Here, only "second document" is extracted from the same input text.

Customizing KeyBERT

Here is the effect of the default CountVectorizer within KeyBERT:

    from keybert import KeyBERT


    doc = """
             Supervised learning is the machine learning task of learning a function that
             maps an input to an output based on example input-output pairs. It infers a
             function from labeled training data consisting of a set of training examples.
             In supervised learning, each example is a pair consisting of an input object
             (typically a vector) and a desired output value (also called the supervisory signal).
             A supervised learning algorithm analyzes the training data and produces an inferred function,
             which can be used for mapping new examples. An optimal scenario will allow for the
             algorithm to correctly determine the class labels for unseen instances. This requires
             the learning algorithm to generalize from the training data to unseen situations in a
             'reasonable' way (see inductive bias).
          """
    kw_model = KeyBERT()
    keywords = kw_model.extract_keywords(doc, keyphrase_ngram_range=(1, 3), stop_words="english", top_n=10)
    keywords

:::python
    [('supervised learning algorithm', 0.6992),
     ('supervised learning example', 0.6807),
     ('supervised learning', 0.6779),
     ('supervised learning machine', 0.6706),
     ('supervised', 0.6676),
     ('function labeled training', 0.663),
     ('training examples supervised', 0.625),
     ('signal supervised', 0.6152),
     ('labeled training data', 0.6125),
     ('examples supervised', 0.6112)]

Here, * "supervised learning machine" has been constructed from "Supervised learning is the machine learning task", * "function labeled training" from "... a function from labeled training data ...", * "training examples supervised" from "... set of training examples. In supervised learning ...", * "signal supervised" from "the supervisory signal). A supervised learning algorithm" * "examples supervised" from "training examples. In supervised learning".

That is, five out of top 10 keywords are extraction errors.
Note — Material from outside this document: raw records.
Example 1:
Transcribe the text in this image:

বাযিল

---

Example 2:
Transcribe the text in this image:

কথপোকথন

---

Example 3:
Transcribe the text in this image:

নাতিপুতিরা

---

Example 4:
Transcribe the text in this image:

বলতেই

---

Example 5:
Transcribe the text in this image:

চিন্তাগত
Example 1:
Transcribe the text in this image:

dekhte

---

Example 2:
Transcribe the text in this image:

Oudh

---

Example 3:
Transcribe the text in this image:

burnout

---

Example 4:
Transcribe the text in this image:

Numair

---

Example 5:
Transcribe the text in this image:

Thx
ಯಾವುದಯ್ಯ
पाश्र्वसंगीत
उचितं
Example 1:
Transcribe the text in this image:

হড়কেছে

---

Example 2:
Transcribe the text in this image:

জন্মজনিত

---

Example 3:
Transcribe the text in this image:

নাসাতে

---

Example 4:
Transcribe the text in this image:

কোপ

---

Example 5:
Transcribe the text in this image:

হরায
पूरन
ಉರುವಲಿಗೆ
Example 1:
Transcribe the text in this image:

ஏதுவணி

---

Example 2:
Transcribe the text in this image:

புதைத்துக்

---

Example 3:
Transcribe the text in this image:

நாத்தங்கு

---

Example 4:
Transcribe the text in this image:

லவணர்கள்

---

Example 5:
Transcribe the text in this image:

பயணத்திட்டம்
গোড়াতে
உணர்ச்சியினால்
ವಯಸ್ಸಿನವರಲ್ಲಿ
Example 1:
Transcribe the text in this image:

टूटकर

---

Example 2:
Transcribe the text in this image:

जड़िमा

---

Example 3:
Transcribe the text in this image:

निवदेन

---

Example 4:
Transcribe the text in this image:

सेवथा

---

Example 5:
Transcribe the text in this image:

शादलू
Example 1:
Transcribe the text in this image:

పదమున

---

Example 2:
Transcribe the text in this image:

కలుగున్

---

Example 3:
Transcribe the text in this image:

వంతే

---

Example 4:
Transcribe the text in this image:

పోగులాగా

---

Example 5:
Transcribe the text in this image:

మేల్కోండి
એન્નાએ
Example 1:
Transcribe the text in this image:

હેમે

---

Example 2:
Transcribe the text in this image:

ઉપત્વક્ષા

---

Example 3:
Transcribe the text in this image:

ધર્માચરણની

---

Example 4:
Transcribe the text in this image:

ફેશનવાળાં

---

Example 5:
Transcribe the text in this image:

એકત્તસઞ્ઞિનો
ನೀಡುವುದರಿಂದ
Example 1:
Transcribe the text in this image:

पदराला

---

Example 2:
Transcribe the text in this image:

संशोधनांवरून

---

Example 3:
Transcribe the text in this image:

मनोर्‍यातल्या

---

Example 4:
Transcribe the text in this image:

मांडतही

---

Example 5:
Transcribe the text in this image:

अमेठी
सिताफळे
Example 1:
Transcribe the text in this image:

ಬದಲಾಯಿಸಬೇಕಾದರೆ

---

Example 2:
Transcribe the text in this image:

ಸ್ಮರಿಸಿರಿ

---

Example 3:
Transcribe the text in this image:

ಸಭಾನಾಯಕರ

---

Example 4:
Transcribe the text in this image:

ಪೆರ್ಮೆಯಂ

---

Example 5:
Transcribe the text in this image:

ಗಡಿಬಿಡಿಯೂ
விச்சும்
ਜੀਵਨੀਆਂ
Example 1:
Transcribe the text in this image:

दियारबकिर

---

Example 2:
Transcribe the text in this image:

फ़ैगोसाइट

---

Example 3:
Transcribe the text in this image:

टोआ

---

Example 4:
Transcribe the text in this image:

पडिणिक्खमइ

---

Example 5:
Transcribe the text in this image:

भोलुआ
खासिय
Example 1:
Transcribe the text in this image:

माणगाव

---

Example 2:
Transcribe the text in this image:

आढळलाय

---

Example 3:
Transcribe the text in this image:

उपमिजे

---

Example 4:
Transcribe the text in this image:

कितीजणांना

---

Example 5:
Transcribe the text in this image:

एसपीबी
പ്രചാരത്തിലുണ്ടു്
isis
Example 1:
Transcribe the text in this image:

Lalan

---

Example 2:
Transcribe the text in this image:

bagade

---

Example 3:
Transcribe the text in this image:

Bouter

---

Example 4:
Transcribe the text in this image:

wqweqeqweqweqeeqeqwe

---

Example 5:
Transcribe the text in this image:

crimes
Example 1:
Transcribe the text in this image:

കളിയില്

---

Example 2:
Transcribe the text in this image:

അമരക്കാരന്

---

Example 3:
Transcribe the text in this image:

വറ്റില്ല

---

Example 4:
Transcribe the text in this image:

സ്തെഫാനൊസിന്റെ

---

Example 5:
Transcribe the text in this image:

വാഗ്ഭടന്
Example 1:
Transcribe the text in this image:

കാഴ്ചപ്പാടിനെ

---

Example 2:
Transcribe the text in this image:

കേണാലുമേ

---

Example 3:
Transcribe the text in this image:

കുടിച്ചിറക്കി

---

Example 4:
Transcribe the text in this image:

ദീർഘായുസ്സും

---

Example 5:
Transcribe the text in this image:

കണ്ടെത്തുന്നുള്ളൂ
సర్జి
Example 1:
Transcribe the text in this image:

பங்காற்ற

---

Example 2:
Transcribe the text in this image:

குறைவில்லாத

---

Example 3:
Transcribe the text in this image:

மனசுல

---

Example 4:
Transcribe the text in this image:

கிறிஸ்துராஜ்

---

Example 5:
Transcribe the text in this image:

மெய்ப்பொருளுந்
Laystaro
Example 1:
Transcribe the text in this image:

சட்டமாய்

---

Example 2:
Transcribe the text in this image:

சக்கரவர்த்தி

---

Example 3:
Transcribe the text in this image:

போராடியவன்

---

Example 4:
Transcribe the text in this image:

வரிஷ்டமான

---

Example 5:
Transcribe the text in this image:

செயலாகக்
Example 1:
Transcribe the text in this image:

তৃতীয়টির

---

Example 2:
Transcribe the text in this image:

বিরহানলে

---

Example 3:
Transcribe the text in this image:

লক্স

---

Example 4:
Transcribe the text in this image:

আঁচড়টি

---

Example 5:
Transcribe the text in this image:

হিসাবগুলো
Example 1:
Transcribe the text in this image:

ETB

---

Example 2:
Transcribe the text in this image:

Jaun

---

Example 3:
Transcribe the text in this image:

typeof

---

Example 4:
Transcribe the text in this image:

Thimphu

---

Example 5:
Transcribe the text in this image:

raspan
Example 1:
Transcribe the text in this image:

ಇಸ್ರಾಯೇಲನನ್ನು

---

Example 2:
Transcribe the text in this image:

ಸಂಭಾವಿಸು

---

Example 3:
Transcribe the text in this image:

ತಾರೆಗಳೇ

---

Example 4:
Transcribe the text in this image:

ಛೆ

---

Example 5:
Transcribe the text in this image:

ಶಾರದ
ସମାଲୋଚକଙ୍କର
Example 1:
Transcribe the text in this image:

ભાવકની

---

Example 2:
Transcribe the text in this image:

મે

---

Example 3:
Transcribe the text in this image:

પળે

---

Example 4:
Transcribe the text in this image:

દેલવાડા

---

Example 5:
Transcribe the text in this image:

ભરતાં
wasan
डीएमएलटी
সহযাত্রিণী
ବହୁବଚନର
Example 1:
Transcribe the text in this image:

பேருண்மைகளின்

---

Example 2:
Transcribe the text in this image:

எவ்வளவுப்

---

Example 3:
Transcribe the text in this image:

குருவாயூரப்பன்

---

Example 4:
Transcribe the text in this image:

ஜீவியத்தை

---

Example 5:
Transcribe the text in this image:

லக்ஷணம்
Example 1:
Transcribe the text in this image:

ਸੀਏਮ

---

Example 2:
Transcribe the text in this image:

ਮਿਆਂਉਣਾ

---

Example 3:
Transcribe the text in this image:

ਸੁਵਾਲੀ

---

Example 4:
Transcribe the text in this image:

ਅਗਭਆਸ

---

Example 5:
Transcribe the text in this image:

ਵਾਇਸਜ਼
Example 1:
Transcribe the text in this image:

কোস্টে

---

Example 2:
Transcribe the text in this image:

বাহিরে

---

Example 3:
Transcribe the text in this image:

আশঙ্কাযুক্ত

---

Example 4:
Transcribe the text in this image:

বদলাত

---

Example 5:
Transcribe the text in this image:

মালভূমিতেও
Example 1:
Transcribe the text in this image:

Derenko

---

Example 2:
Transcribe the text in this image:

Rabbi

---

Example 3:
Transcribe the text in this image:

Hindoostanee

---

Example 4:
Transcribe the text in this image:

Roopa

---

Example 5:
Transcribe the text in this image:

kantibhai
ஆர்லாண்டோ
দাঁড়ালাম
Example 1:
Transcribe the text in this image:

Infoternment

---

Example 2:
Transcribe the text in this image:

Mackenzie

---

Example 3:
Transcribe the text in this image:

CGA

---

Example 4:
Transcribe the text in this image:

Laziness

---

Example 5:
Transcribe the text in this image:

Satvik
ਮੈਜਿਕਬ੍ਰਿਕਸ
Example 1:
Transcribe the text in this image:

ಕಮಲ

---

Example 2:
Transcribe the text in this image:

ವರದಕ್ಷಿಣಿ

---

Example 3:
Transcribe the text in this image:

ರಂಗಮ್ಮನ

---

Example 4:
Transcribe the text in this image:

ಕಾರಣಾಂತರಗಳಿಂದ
    Using a custom ngram generator on the same input text, we get:

    vectorizer = CountVectorizer(tokenizer=spacy_nlp, stop_words="english", ngram_range=(1, 3))
    keywords = kw_model.extract_keywords(doc, vectorizer=vectorizer, top_n=10)
    keywords

:::python
    [('supervised learning algorithm', 0.6992),
     ('supervised learning', 0.6779),
     ('supervised', 0.6676),
     ('learning algorithm', 0.5632),
     ('training data', 0.5271),
     ('learning', 0.4813),
     ('training examples', 0.4668),
     ('training', 0.4134),
     ('labels', 0.3947),
     ('class labels', 0.389)]

Which are much more meaningful phrases.